高度ながん手術を多数手がけた頭頸部外科のエキスパートが、耳、鼻、のどを幅広く診療するホームドクターに。30年以上にわたり地域医療を守り続ける
はじめに、横田先生のご経歴についてお聞かせください。

高校生の頃に医師を志し、信州大学医学部に進学しました。卒業後は研修を経て、同大学の耳鼻咽喉科に入局。なかでも頭頸部外科を専門とし、長野赤十字病院、信州大学病院、長野厚生連北信総合病院など県内の主要な医療機関で、頭頸部がんの手術を中心に数多くの症例に携わってきました。

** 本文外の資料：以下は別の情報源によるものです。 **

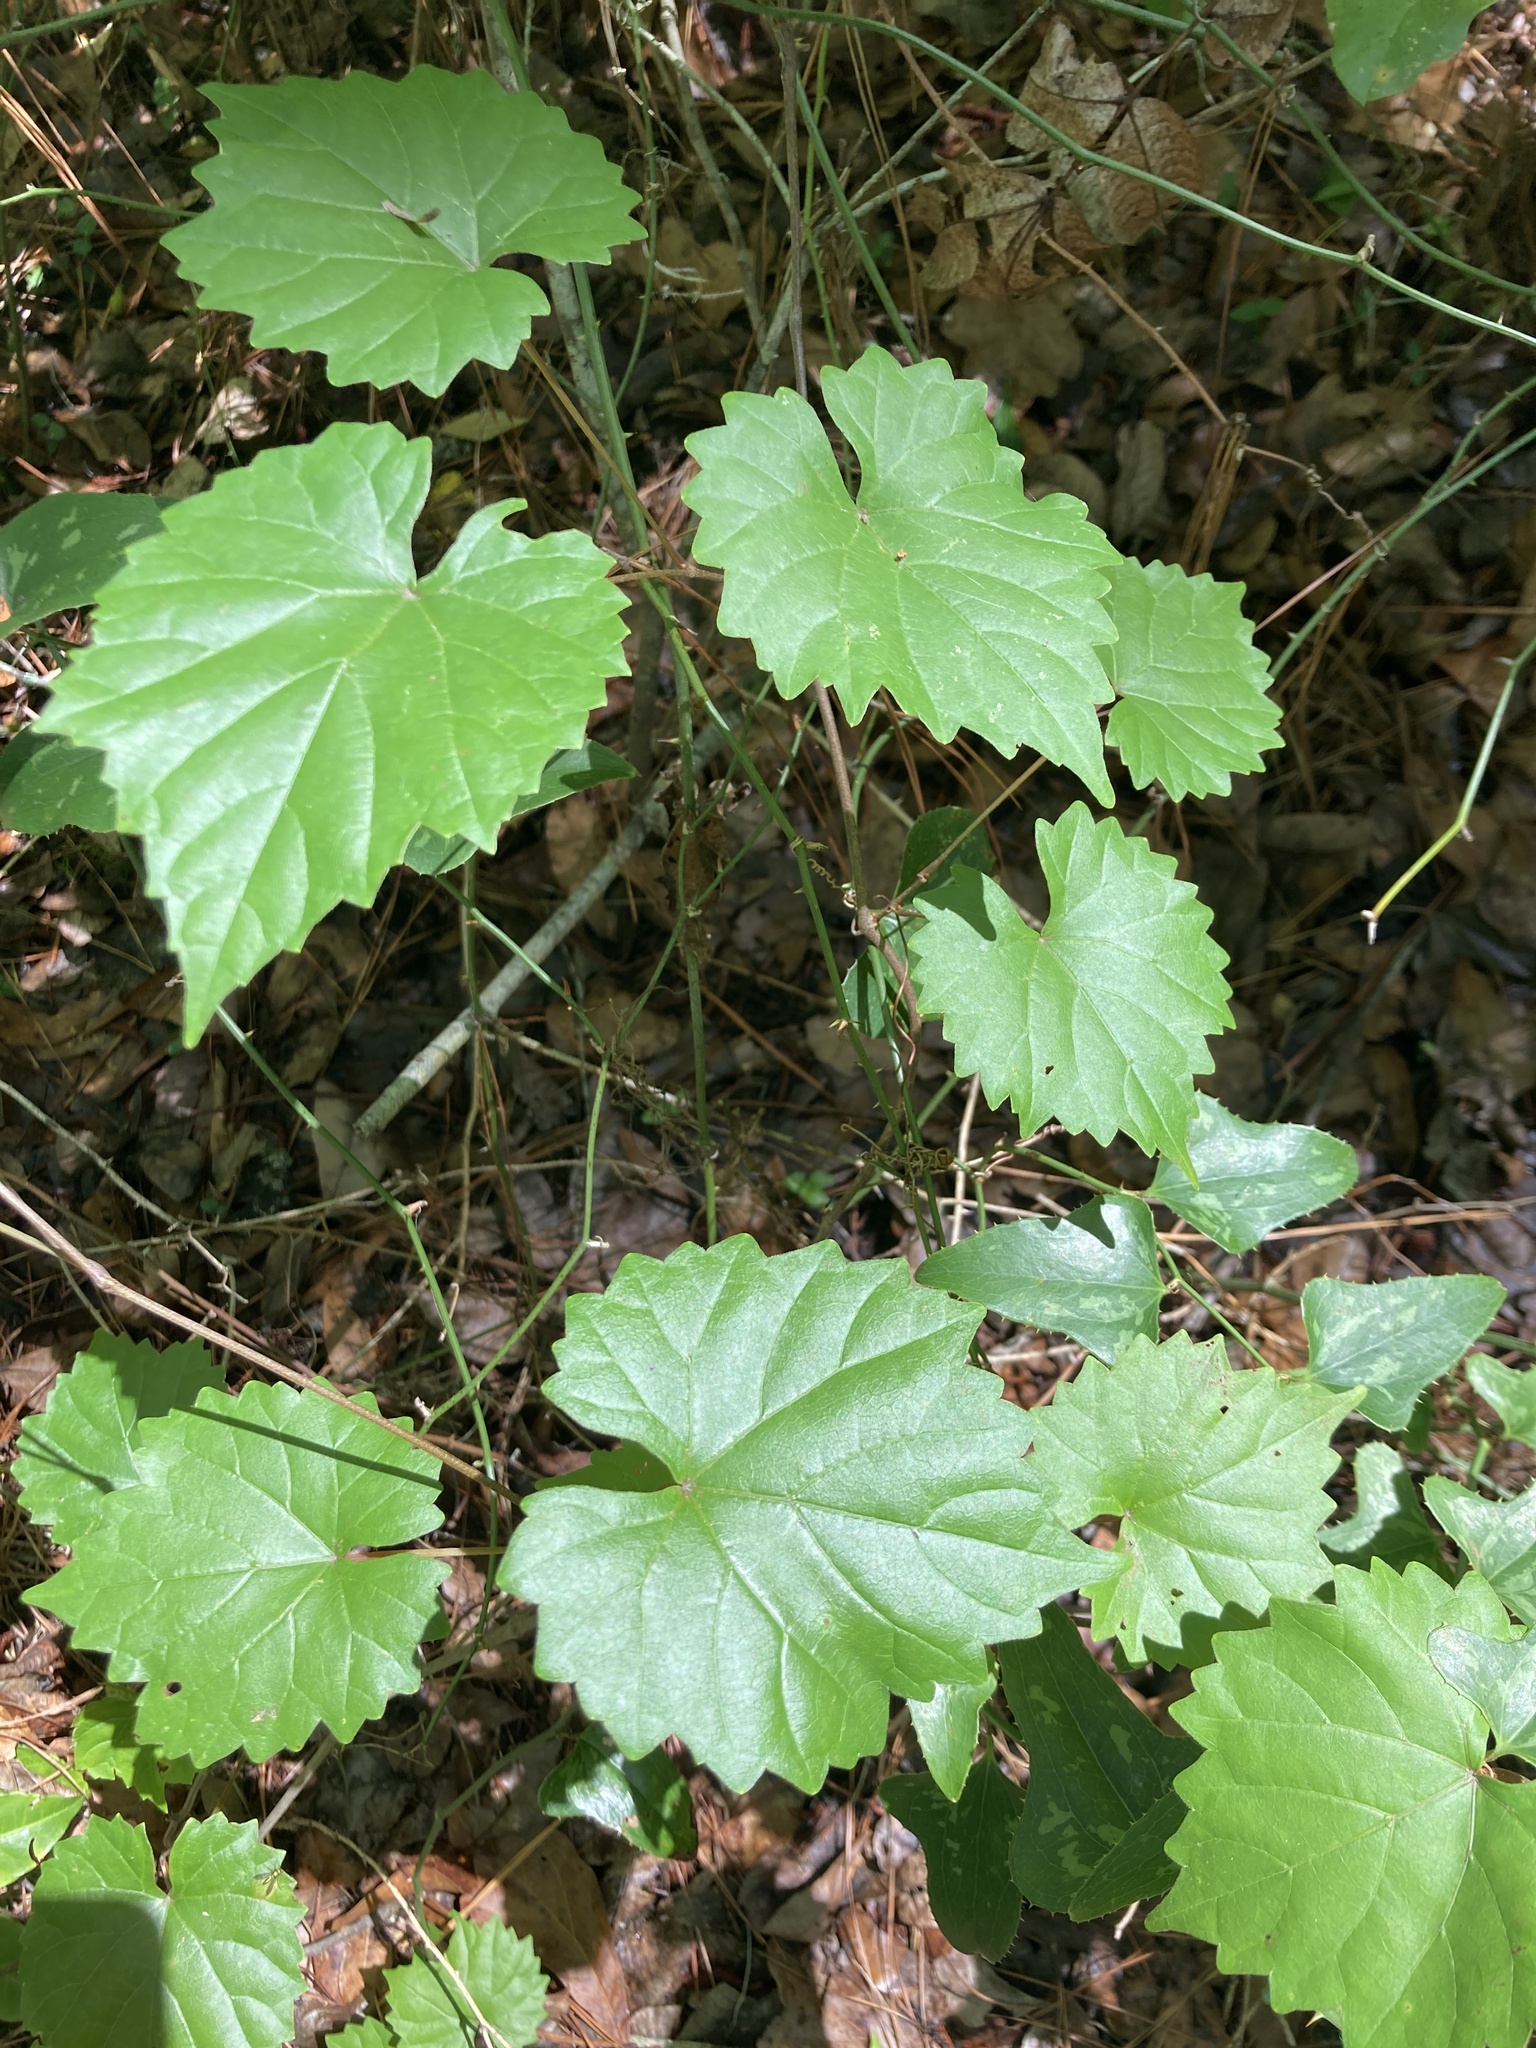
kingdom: Plantae
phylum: Tracheophyta
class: Magnoliopsida
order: Vitales
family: Vitaceae
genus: Vitis
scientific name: Vitis rotundifolia
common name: Muscadine grape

頭頸部がんとは、具体的にどの部位に発生するがんなのでしょうか?
頭頸部がんとは、頭部から頸部にかけて発生するがんの総称です。より詳しく言うと、頭蓋底(頭蓋骨の底部)から鎖骨の上までの範囲で、脳と眼球を除くすべての部位に発生するがんを指します。具体的には、口腔がん、咽頭がん、喉頭がん、鼻・副鼻腔がん、唾液腺がん、甲状腺がん、さらにまれなケースでは外耳道がんなども含まれます。これらはすべて、頭頸部外科の治療対象となります。
頭頸部がんの外科手術には、高度な技術が求められるそうですね。
はい。頭頸部がんは、食べる・話す・においを感じるといった、生活に欠かせない機能に深く関わる病気です。そのため、手術による影響が大きく、特に早期発見が遅れると、切除範囲が広がり、嚥下(飲み込み)や発声、嗅覚などの機能障害が残ったり、顔貌の変形を伴うこともあります。
こうした影響を最小限に抑えるため、手術では機能をできる限り温存することが重要で、非常に繊細で高度な技術が求められます。また、腫瘍を取り除くための手術だけでなく、術後の機能再建のための手術も必要となるケースがあります。私はこれまで、そうした多くの症例に携わってきました。
頭頸部がん手術のエキスパートとして活躍されてきた横田先生が、開業を決断された理由をお聞かせください。
頭頸部がんの手術、とくに進行がんの症例では、腫瘍の切除に加えて術後の機能再建も必要となるため、長時間に及ぶことが少なくありません。外科手術には、高い気力・体力・集中力が求められます。ベストな治療を提供し続けるためにも、年齢を一つの区切りと考え、外科医としての第一線を退く決断をしました。そして、これまでの経験を活かしながら、地域医療に貢献したいという思いから、開業の道を選んだのです。
私は千葉県の出身ですが、長野県内の基幹病院に長年勤務していたため、松本市には土地勘があり、なじみ深い場所でした。また、母校である信州大学の近くということもあり、近隣の病院と密に連携できる環境が整っていることも大きな魅力でした。こうした条件がそろっていたことから、この地で新たなスタートを切ることを決めました。
すでに30年以上にわたり地域医療に取り組まれてきたとのことですが、診療内容など開院当初と比べて変わった点はありますか?
この30年で大きく診療内容を変更したことはありません。開院当初から、風邪による鼻炎やのどの症状、花粉症などのアレルギー疾患、めまいといった一般的な耳鼻咽喉科の診療に加え、せきや胸やけ、窒息などに対応する気管食道科、さらに手術の経験を活かせる形成外科も標榜し、診療を行ってきました。常に地域の皆さまの健康に寄り添い、困りごとに親身になって対応する「ホームドクター」として、開業以来、一貫して地域医療に取り組んでまいりました。
貴院は、山荘を思わせる大きな三角屋根が印象的ですね。
「困ったときに気軽に立ち寄れる場所でありたい」という想いから、あえて病院らしくない外観にしました。院内も、リラックスして過ごしていただけるよう、アットホームな空間を意識しています。待合室にはちょっとしたキッズスペースを設け、お子さんが退屈しないよう本も用意しています。「病院」というよりも、近所の家を訪ねるような気持ちで気軽に来院していただけたら嬉しいですね。